→ Aim of the exercise
Write out all the entries word for word, but skip any images.

=== Records provided ===

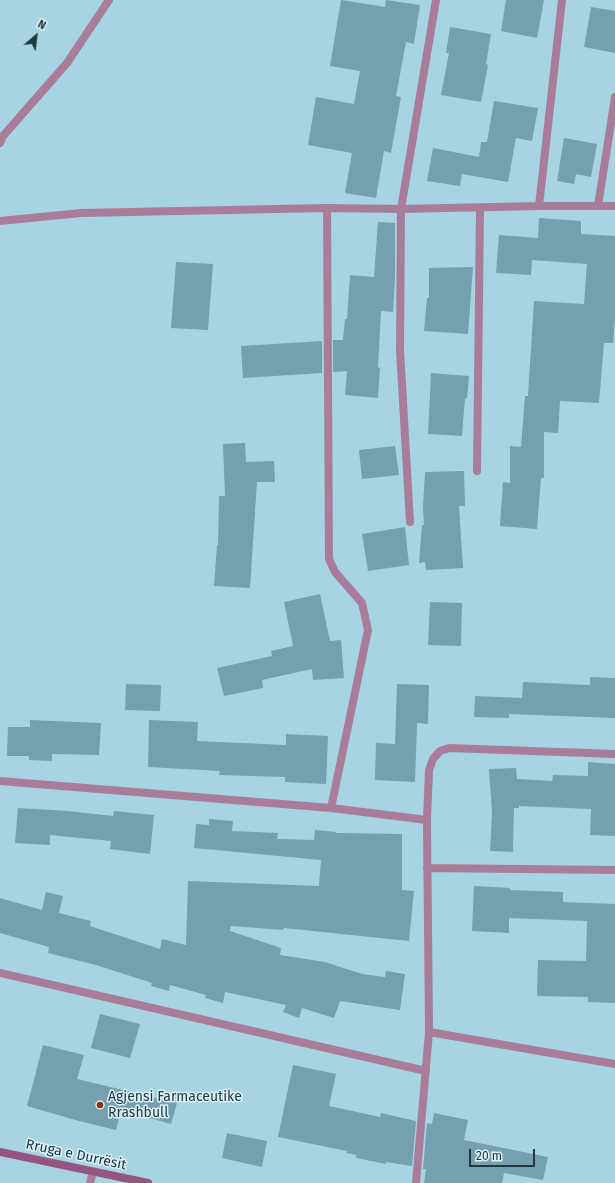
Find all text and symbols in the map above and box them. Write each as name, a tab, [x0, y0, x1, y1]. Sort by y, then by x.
north arrow	[16, 16, 56, 56]
text: N	[36, 18, 48, 32]
place label: Agjensi Farmaceutike Rrashbull	[108, 1089, 242, 1122]
marker: Agjensi Farmaceutike Rrashbull	[95, 1100, 105, 1110]
street label: Rruga e Durrësit	[24, 1136, 128, 1174]
scale bar	[471, 1141, 537, 1167]
text: 20 m	[476, 1149, 502, 1163]

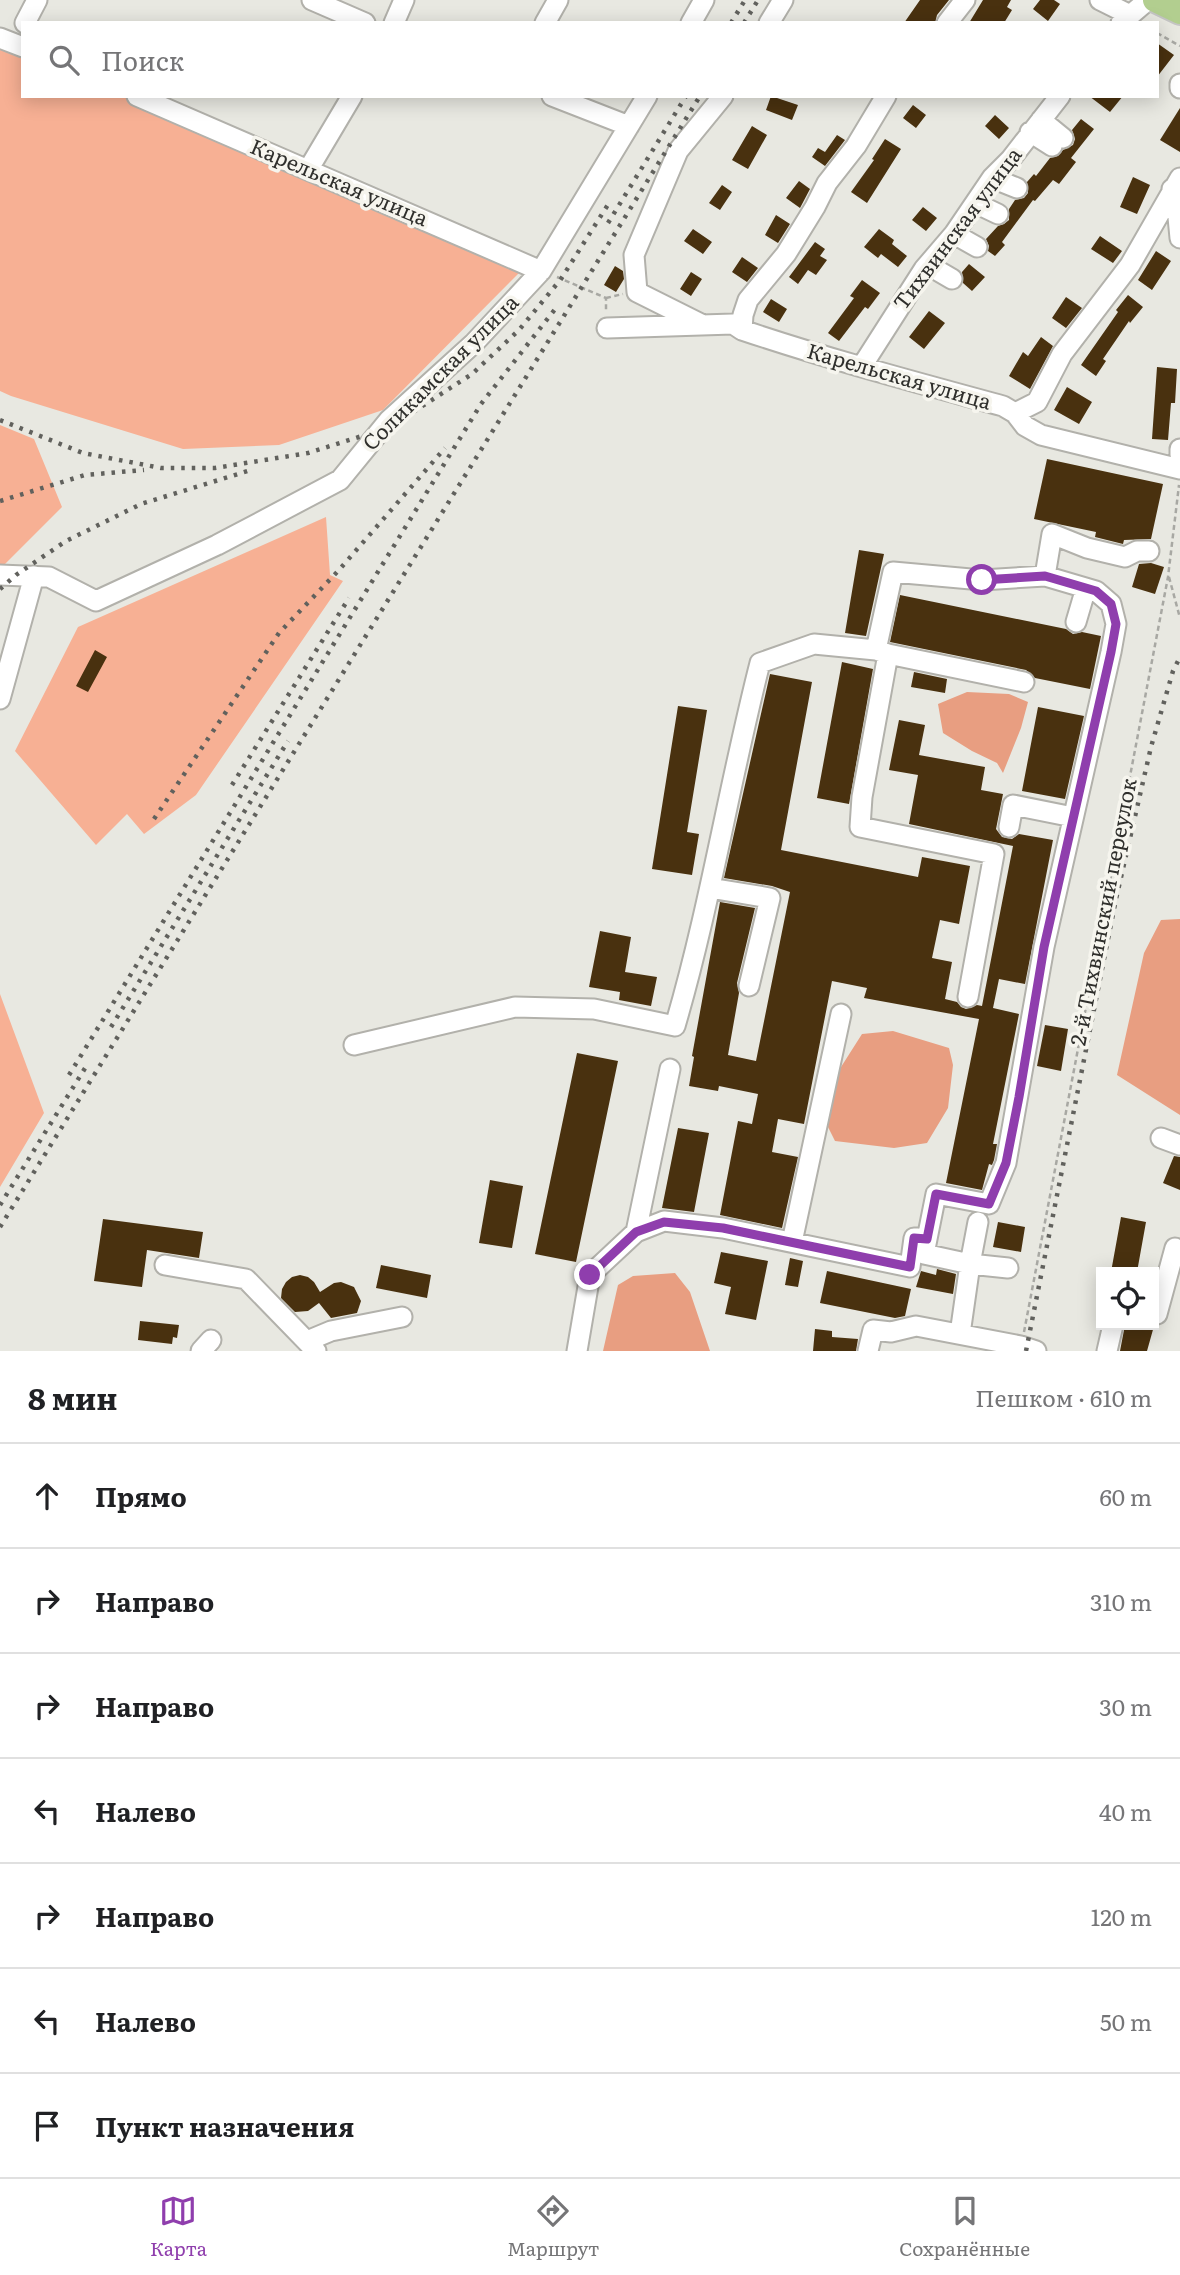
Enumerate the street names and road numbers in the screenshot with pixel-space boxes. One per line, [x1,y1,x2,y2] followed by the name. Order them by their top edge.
[246,129,434,232] street label: Карельская улица
[884,139,1028,315] street label: Тихвинская улица
[354,286,525,456] street label: Соликамская улица
[804,333,996,416] street label: Карельская улица
[1060,775,1143,1048] street label: 2-й Тихвинский переулок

===

→ Exercise result
Find all text and symbols in the map above and box them. Write each as name, a tab, [x0, y0, x1, y1]. Sort by y, then by x.
north arrow	[16, 16, 56, 56]
text: N	[36, 18, 48, 32]
place label: Agjensi Farmaceutike Rrashbull	[108, 1089, 242, 1122]
marker: Agjensi Farmaceutike Rrashbull	[95, 1100, 105, 1110]
street label: Rruga e Durrësit	[24, 1136, 128, 1174]
scale bar	[471, 1141, 537, 1167]
text: 20 m	[476, 1149, 502, 1163]

Enumerate the street names and road numbers in the screenshot with pixel-space boxes. One per line, [x1,y1,x2,y2] followed by the name. Order them by their top edge.
[246,129,434,232] street label: Карельская улица
[884,139,1028,315] street label: Тихвинская улица
[354,286,525,456] street label: Соликамская улица
[804,333,996,416] street label: Карельская улица
[1060,775,1143,1048] street label: 2-й Тихвинский переулок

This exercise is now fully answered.